Everyone thinks SpaceX is building an AI compute business to compete with Amazon and Google. Look at the numbers.
The company just signed a deal to supply $1.25 billion a month in compute power to Anthropic through May 2029. That sounds like scale. Elon Musk says they're in discussions with other companies. The S-1 filing mentions "AI Infrastructure" as a market worth $2.4 trillion. The obvious question is whether SpaceX can become a hyperscaler.
But the more interesting question is what they actually built. The way to understand this isn't to look at the market size. It's to look at what happened first.

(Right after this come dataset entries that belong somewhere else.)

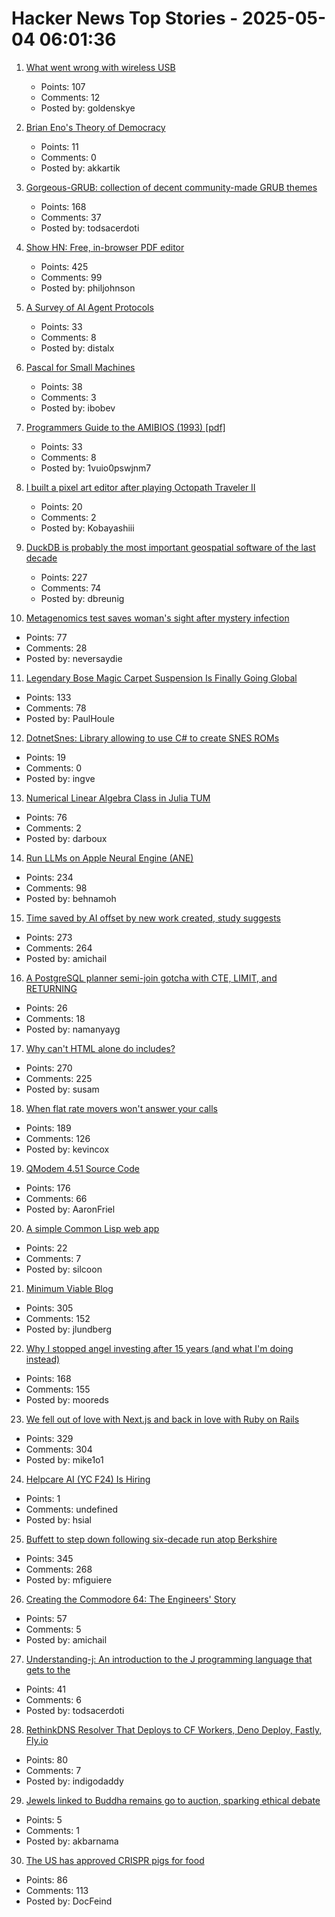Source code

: # Hacker News Top Stories - 2025-05-04 06:01:36

1. [What went wrong with wireless USB](http://oldvcr.blogspot.com/2025/05/what-went-wrong-with-wireless-usb.html)
   - Points: 107
   - Comments: 12
   - Posted by: goldenskye

2. [Brian Eno's Theory of Democracy](https://www.programmablemutter.com/p/brian-enos-theory-of-democracy)
   - Points: 11
   - Comments: 0
   - Posted by: akkartik

3. [Gorgeous-GRUB: collection of decent community-made GRUB themes](https://github.com/Jacksaur/Gorgeous-GRUB)
   - Points: 168
   - Comments: 37
   - Posted by: todsacerdoti

4. [Show HN: Free, in-browser PDF editor](https://breezepdf.com)
   - Points: 425
   - Comments: 99
   - Posted by: philjohnson

5. [A Survey of AI Agent Protocols](https://arxiv.org/abs/2504.16736)
   - Points: 33
   - Comments: 8
   - Posted by: distalx

6. [Pascal for Small Machines](http://pascal.hansotten.com/)
   - Points: 38
   - Comments: 3
   - Posted by: ibobev

7. [Programmers Guide to the AMIBIOS (1993) [pdf]](http://bitsavers.org/pdf/americanMegatrends/Programmers_Guide_to_the_AMIBIOS_1993.pdf)
   - Points: 33
   - Comments: 8
   - Posted by: 1vuio0pswjnm7

8. [I built a pixel art editor after playing Octopath Traveler II](undefined)
   - Points: 20
   - Comments: 2
   - Posted by: Kobayashiii

9. [DuckDB is probably the most important geospatial software of the last decade](https://www.dbreunig.com/2025/05/03/duckdb-is-the-most-impactful-geospatial-software-in-a-decade.html)
   - Points: 227
   - Comments: 74
   - Posted by: dbreunig

10. [Metagenomics test saves woman's sight after mystery infection](https://www.bbc.co.uk/news/articles/czx45vze0vyo)
   - Points: 77
   - Comments: 28
   - Posted by: neversaydie

11. [Legendary Bose Magic Carpet Suspension Is Finally Going Global](https://www.thedrive.com/news/legendary-bose-magic-carpet-suspension-is-finally-going-global)
   - Points: 133
   - Comments: 78
   - Posted by: PaulHoule

12. [DotnetSnes: Library allowing to use C# to create SNES ROMs](https://github.com/KallDrexx/DotnetSnes)
   - Points: 19
   - Comments: 0
   - Posted by: ingve

13. [Numerical Linear Algebra Class in Julia TUM](https://venkovic.github.io/NLA-for-CS-and-IE.html)
   - Points: 76
   - Comments: 2
   - Posted by: darboux

14. [Run LLMs on Apple Neural Engine (ANE)](https://github.com/Anemll/Anemll)
   - Points: 234
   - Comments: 98
   - Posted by: behnamoh

15. [Time saved by AI offset by new work created, study suggests](https://arstechnica.com/ai/2025/05/time-saved-by-ai-offset-by-new-work-created-study-suggests/)
   - Points: 273
   - Comments: 264
   - Posted by: amichail

16. [A PostgreSQL planner semi-join gotcha with CTE, LIMIT, and RETURNING](https://www.shayon.dev/post/2025/119/a-postgresql-planner-gotcha-with-ctes-delete-and-limit/)
   - Points: 26
   - Comments: 18
   - Posted by: namanyayg

17. [Why can't HTML alone do includes?](https://frontendmasters.com/blog/seeking-an-answer-why-cant-html-alone-do-includes/)
   - Points: 270
   - Comments: 225
   - Posted by: susam

18. [When flat rate movers won't answer your calls](https://aphyr.com/posts/381-when-flat-rate-movers-wont-answer-your-calls)
   - Points: 189
   - Comments: 126
   - Posted by: kevincox

19. [QModem 4.51 Source Code](https://github.com/AaronFriel/qmodem-4.51)
   - Points: 176
   - Comments: 66
   - Posted by: AaronFriel

20. [A simple Common Lisp web app](https://www.scotto.me/blog/a-simple-common-lisp-web-app/)
   - Points: 22
   - Comments: 7
   - Posted by: silcoon

21. [Minimum Viable Blog](https://ostwilkens.se/blog/setting-up-blog)
   - Points: 305
   - Comments: 152
   - Posted by: jlundberg

22. [Why I stopped angel investing after 15 years (and what I'm doing instead)](https://halletecco.substack.com/p/why-i-stopped-angel-investing-after)
   - Points: 168
   - Comments: 155
   - Posted by: mooreds

23. [We fell out of love with Next.js and back in love with Ruby on Rails](https://hardcover.app/blog/part-1-how-we-fell-out-of-love-with-next-js-and-back-in-love-with-ruby-on-rails-inertia-js)
   - Points: 329
   - Comments: 304
   - Posted by: mike1o1

24. [Helpcare AI (YC F24) Is Hiring](https://docs.google.com/forms/d/e/1FAIpQLScpzOyP_mk3muEpbKrnW8UTZB_yP5SJwjbeT8_6A6fhdvpJCg/viewform?usp=preview)
   - Points: 1
   - Comments: undefined
   - Posted by: hsial

25. [Buffett to step down following six-decade run atop Berkshire](https://www.bloomberg.com/news/articles/2025-05-03/warren-buffett-to-step-down-from-berkshire-hathaway-at-year-end)
   - Points: 345
   - Comments: 268
   - Posted by: mfiguiere

26. [Creating the Commodore 64: The Engineers' Story](https://spectrum.ieee.org/commodore-64)
   - Points: 57
   - Comments: 5
   - Posted by: amichail

27. [Understanding-j: An introduction to the J programming language that gets to the](https://github.com/bugsbugsbux/understanding-j)
   - Points: 41
   - Comments: 6
   - Posted by: todsacerdoti

28. [RethinkDNS Resolver That Deploys to CF Workers, Deno Deploy, Fastly, Fly.io](https://github.com/serverless-dns/serverless-dns)
   - Points: 80
   - Comments: 7
   - Posted by: indigodaddy

29. [Jewels linked to Buddha remains go to auction, sparking ethical debate](https://www.bbc.com/news/articles/ckg2elg3zxyo)
   - Points: 5
   - Comments: 1
   - Posted by: akbarnama

30. [The US has approved CRISPR pigs for food](https://www.technologyreview.com/2025/05/02/1116059/the-us-approves-crispr-pigs-for-food/)
   - Points: 86
   - Comments: 113
   - Posted by: DocFeind

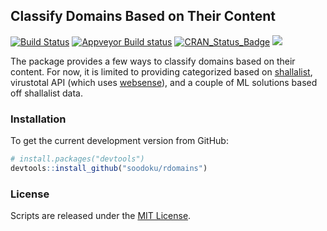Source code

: ## Classify Domains Based on Their Content
[![Build Status](https://travis-ci.org/soodoku/domain_classifier.svg?branch=master)](https://travis-ci.org/soodoku/domain_classifier)
[![Appveyor Build status](https://ci.appveyor.com/api/projects/status/yh856e6cv7uucaj2?svg=true)](https://ci.appveyor.com/project/soodoku/rdomains)
[![CRAN_Status_Badge](http://www.r-pkg.org/badges/version/rdomains)](http://cran.r-project.org/web/packages/rdomains)
![](http://cranlogs.r-pkg.org/badges/grand-total/rdomains)

The package provides a few ways to classify domains based on their content. For now, it is limited to providing categorized based on [shallalist](http://www.shallalist.de/), virustotal API (which uses [websense](https://www.forcepoint.com/)), and a couple of ML solutions based off shallalist data. 

### Installation

To get the current development version from GitHub:

```r
# install.packages("devtools")
devtools::install_github("soodoku/rdomains")
```

### License

Scripts are released under the [MIT License](https://opensource.org/licenses/MIT).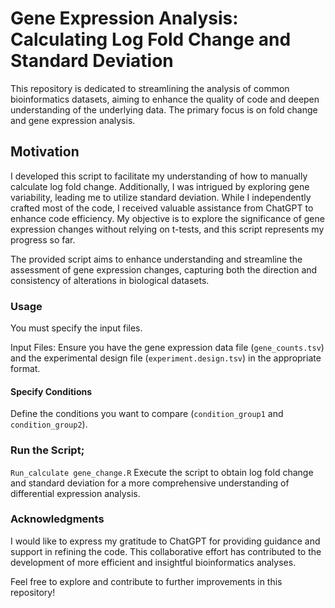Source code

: 
# Gene Expression Analysis: Calculating Log Fold Change and Standard Deviation
This repository is dedicated to streamlining the analysis of common bioinformatics datasets, aiming to enhance the quality of code and deepen understanding of the underlying data. The primary focus is on fold change and gene expression analysis.

## Motivation
I developed this script to facilitate my understanding of how to manually calculate log fold change. Additionally, I was intrigued by exploring gene variability, leading me to utilize standard deviation. While I independently crafted most of the code, I received valuable assistance from ChatGPT to enhance code efficiency. My objective is to explore the significance of gene expression changes without relying on t-tests, and this script represents my progress so far.

The provided script aims to enhance understanding and streamline the assessment of gene expression changes, capturing both the direction and consistency of alterations in biological datasets. 

### Usage
You must specify the input files.

 Input Files:
Ensure you have the gene expression data file (`gene_counts.tsv`) and the experimental design file (`experiment.design.tsv`) in the appropriate format.

#### Specify Conditions
Define the conditions you want to compare (`condition_group1` and `condition_group2`).

### Run the Script;
`Run_calculate gene_change.R` 
Execute the script to obtain log fold change and standard deviation for a more comprehensive understanding of differential expression analysis.

### Acknowledgments
I would like to express my gratitude to ChatGPT for providing guidance and support in refining the code. This collaborative effort has contributed to the development of more efficient and insightful bioinformatics analyses.

Feel free to explore and contribute to further improvements in this repository!
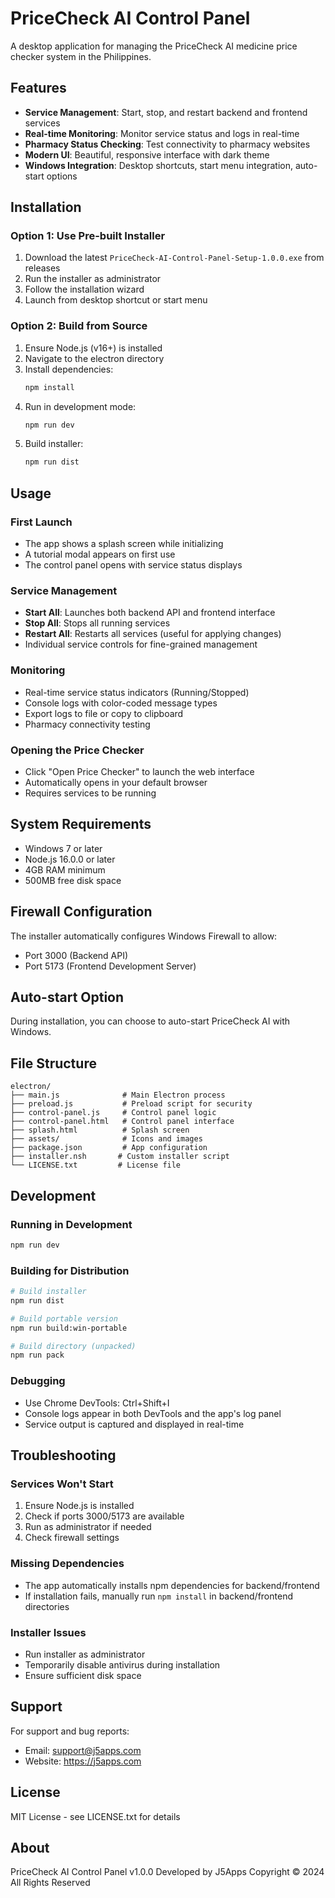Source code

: # PriceCheck AI Control Panel

A desktop application for managing the PriceCheck AI medicine price checker system in the Philippines.

## Features

- **Service Management**: Start, stop, and restart backend and frontend services
- **Real-time Monitoring**: Monitor service status and logs in real-time
- **Pharmacy Status Checking**: Test connectivity to pharmacy websites
- **Modern UI**: Beautiful, responsive interface with dark theme
- **Windows Integration**: Desktop shortcuts, start menu integration, auto-start options

## Installation

### Option 1: Use Pre-built Installer
1. Download the latest `PriceCheck-AI-Control-Panel-Setup-1.0.0.exe` from releases
2. Run the installer as administrator
3. Follow the installation wizard
4. Launch from desktop shortcut or start menu

### Option 2: Build from Source
1. Ensure Node.js (v16+) is installed
2. Navigate to the electron directory
3. Install dependencies:
   ```bash
   npm install
   ```
4. Run in development mode:
   ```bash
   npm run dev
   ```
5. Build installer:
   ```bash
   npm run dist
   ```

## Usage

### First Launch
- The app shows a splash screen while initializing
- A tutorial modal appears on first use
- The control panel opens with service status displays

### Service Management
- **Start All**: Launches both backend API and frontend interface
- **Stop All**: Stops all running services
- **Restart All**: Restarts all services (useful for applying changes)
- Individual service controls for fine-grained management

### Monitoring
- Real-time service status indicators (Running/Stopped)
- Console logs with color-coded message types
- Export logs to file or copy to clipboard
- Pharmacy connectivity testing

### Opening the Price Checker
- Click "Open Price Checker" to launch the web interface
- Automatically opens in your default browser
- Requires services to be running

## System Requirements

- Windows 7 or later
- Node.js 16.0.0 or later
- 4GB RAM minimum
- 500MB free disk space

## Firewall Configuration

The installer automatically configures Windows Firewall to allow:
- Port 3000 (Backend API)
- Port 5173 (Frontend Development Server)

## Auto-start Option

During installation, you can choose to auto-start PriceCheck AI with Windows.

## File Structure

```
electron/
├── main.js              # Main Electron process
├── preload.js           # Preload script for security
├── control-panel.js     # Control panel logic
├── control-panel.html   # Control panel interface
├── splash.html          # Splash screen
├── assets/              # Icons and images
├── package.json         # App configuration
├── installer.nsh       # Custom installer script
└── LICENSE.txt         # License file
```

## Development

### Running in Development
```bash
npm run dev
```

### Building for Distribution
```bash
# Build installer
npm run dist

# Build portable version
npm run build:win-portable

# Build directory (unpacked)
npm run pack
```

### Debugging
- Use Chrome DevTools: Ctrl+Shift+I
- Console logs appear in both DevTools and the app's log panel
- Service output is captured and displayed in real-time

## Troubleshooting

### Services Won't Start
1. Ensure Node.js is installed
2. Check if ports 3000/5173 are available
3. Run as administrator if needed
4. Check firewall settings

### Missing Dependencies
- The app automatically installs npm dependencies for backend/frontend
- If installation fails, manually run `npm install` in backend/frontend directories

### Installer Issues
- Run installer as administrator
- Temporarily disable antivirus during installation
- Ensure sufficient disk space

## Support

For support and bug reports:
- Email: support@j5apps.com
- Website: https://j5apps.com

## License

MIT License - see LICENSE.txt for details

## About

PriceCheck AI Control Panel v1.0.0
Developed by J5Apps
Copyright © 2024 All Rights Reserved 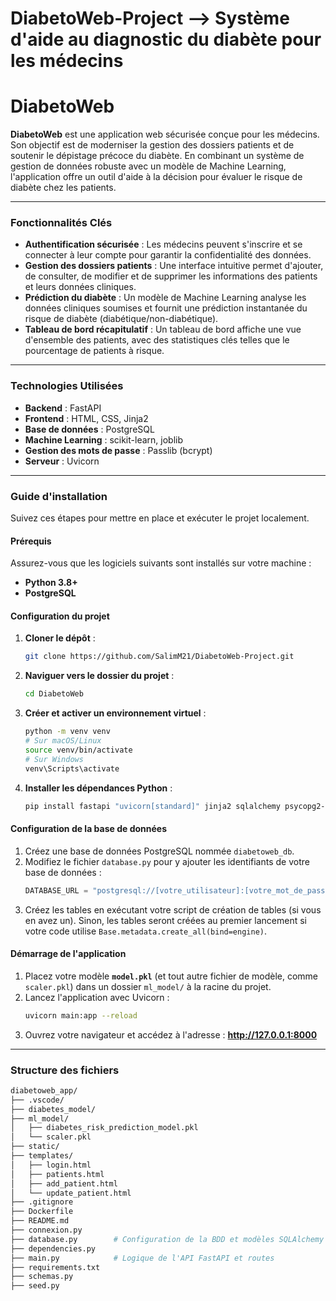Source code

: # DiabetoWeb-Project --> Système d'aide au diagnostic du diabète pour les médecins

# DiabetoWeb

**DiabetoWeb** est une application web sécurisée conçue pour les médecins. Son objectif est de moderniser la gestion des dossiers patients et de soutenir le dépistage précoce du diabète. En combinant un système de gestion de données robuste avec un modèle de Machine Learning, l'application offre un outil d'aide à la décision pour évaluer le risque de diabète chez les patients.

---

### Fonctionnalités Clés

* **Authentification sécurisée** : Les médecins peuvent s'inscrire et se connecter à leur compte pour garantir la confidentialité des données.
* **Gestion des dossiers patients** : Une interface intuitive permet d'ajouter, de consulter, de modifier et de supprimer les informations des patients et leurs données cliniques.
* **Prédiction du diabète** : Un modèle de Machine Learning analyse les données cliniques soumises et fournit une prédiction instantanée du risque de diabète (diabétique/non-diabétique).
* **Tableau de bord récapitulatif** : Un tableau de bord affiche une vue d'ensemble des patients, avec des statistiques clés telles que le pourcentage de patients à risque.

---

### Technologies Utilisées

* **Backend** : FastAPI
* **Frontend** : HTML, CSS, Jinja2
* **Base de données** : PostgreSQL
* **Machine Learning** : scikit-learn, joblib
* **Gestion des mots de passe** : Passlib (bcrypt)
* **Serveur** : Uvicorn

---

### Guide d'installation

Suivez ces étapes pour mettre en place et exécuter le projet localement.

#### Prérequis
Assurez-vous que les logiciels suivants sont installés sur votre machine :
* **Python 3.8+**
* **PostgreSQL**

#### Configuration du projet
1.  **Cloner le dépôt** :
    ```bash
    git clone https://github.com/SalimM21/DiabetoWeb-Project.git
    ```
2.  **Naviguer vers le dossier du projet** :
    ```bash
    cd DiabetoWeb
    ```
3.  **Créer et activer un environnement virtuel** :
    ```bash
    python -m venv venv
    # Sur macOS/Linux
    source venv/bin/activate
    # Sur Windows
    venv\Scripts\activate
    ```
4.  **Installer les dépendances Python** :
    ```bash
    pip install fastapi "uvicorn[standard]" jinja2 sqlalchemy psycopg2-binary passlib[bcrypt]
    ```

#### Configuration de la base de données
1.  Créez une base de données PostgreSQL nommée `diabetoweb_db`.
2.  Modifiez le fichier `database.py` pour y ajouter les identifiants de votre base de données :
    ```python
    DATABASE_URL = "postgresql://[votre_utilisateur]:[votre_mot_de_passe]@[votre_hôte]:5432/diabetoweb_db"
    ```
3.  Créez les tables en exécutant votre script de création de tables (si vous en avez un). Sinon, les tables seront créées au premier lancement si votre code utilise `Base.metadata.create_all(bind=engine)`.

#### Démarrage de l'application
1.  Placez votre modèle **`model.pkl`** (et tout autre fichier de modèle, comme `scaler.pkl`) dans un dossier `ml_model/` à la racine du projet.
2.  Lancez l'application avec Uvicorn :
    ```bash
    uvicorn main:app --reload
    ```
3.  Ouvrez votre navigateur et accédez à l'adresse : **http://127.0.0.1:8000**

---

### Structure des fichiers

```bash
diabetoweb_app/
├── .vscode/
├── diabetes_model/
├── ml_model/
│   ├── diabetes_risk_prediction_model.pkl
│   └── scaler.pkl 
├── static/
├── templates/
│   ├── login.html
│   ├── patients.html
│   ├── add_patient.html
│   └── update_patient.html
├── .gitignore
├── Dockerfile
├── README.md
├── connexion.py
├── database.py        # Configuration de la BDD et modèles SQLAlchemy
├── dependencies.py
├── main.py            # Logique de l'API FastAPI et routes
├── requirements.txt
├── schemas.py
├── seed.py


```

SpaceX merged with xAI in February, creating a combined entity valued at $1.25 trillion. They built Colossus 1 in Memphis - 300 megawatts of capacity, roughly 200,000 GPUs - to train their own AI model, Grok. Then usage of Grok dropped. So they had all this compute sitting there.
Meanwhile, their AI operations were burning money. AI losses ballooned fourfold last year to more than $6 billion, driven by higher cloud costs and GPU depreciation. For the first quarter of this year, the losses more than doubled to almost $2.5 billion. They're filing for an IPO in June.
So they had overbuilt capacity, massive losses, and an IPO deadline. Then Anthropic needed compute. The deal lets SpaceX "monetize unused compute capacity in our infrastructure". Either side can terminate with 90 days' notice. Anthropic gets a discounted rate for the first two months.
This isn't a planned hyperscaler strategy. It's iterative discovery: build for your own needs, discover you can sell the excess, then call it a business. The S-1 even says the arrangement "allows reallocation of the capacity for our own internal initiatives if needed". This is capacity they might take back.
There's another contradiction that matters. SpaceX uses Google Cloud through its subsidiary, Starlink. They announced a partnership in 2021 where SpaceX installed Starlink ground stations at Google data centers. Now they're competing with Google Cloud by selling hundreds of megawatts of compute to Anthropic. You can't be both a customer and a competitor unless you're figuring this out as you go.
The orbital data center plans sound ambitious - space-based computing clusters powered by solar - but those are years away. Right now, the business is selling excess capacity from an overbuild.

I suspect the real test comes after the IPO. If this were a deliberate hyperscaler play, you'd see more than one major customer. You'd see longer-term contracts without 90-day outs. You'd see profits, not $6 billion in losses. What you have instead is a company that built something for itself, found someone else who wanted it, and is now calling it a business model.
The way to evaluate this isn't to ask whether SpaceX can compete with AWS. It's to ask when selling your excess capacity becomes a real business versus just financial cleanup. One data point: they have one customer paying $1.25 billion a month while losing $2.5 billion a quarter. The math suggests they need more customers, or lower costs, or both.
Watch what happens after June. If they sign more deals like this with other companies, maybe they discovered a real business. If not, maybe they just cleaned up their balance sheet for the IPO. The numbers will tell you which it is.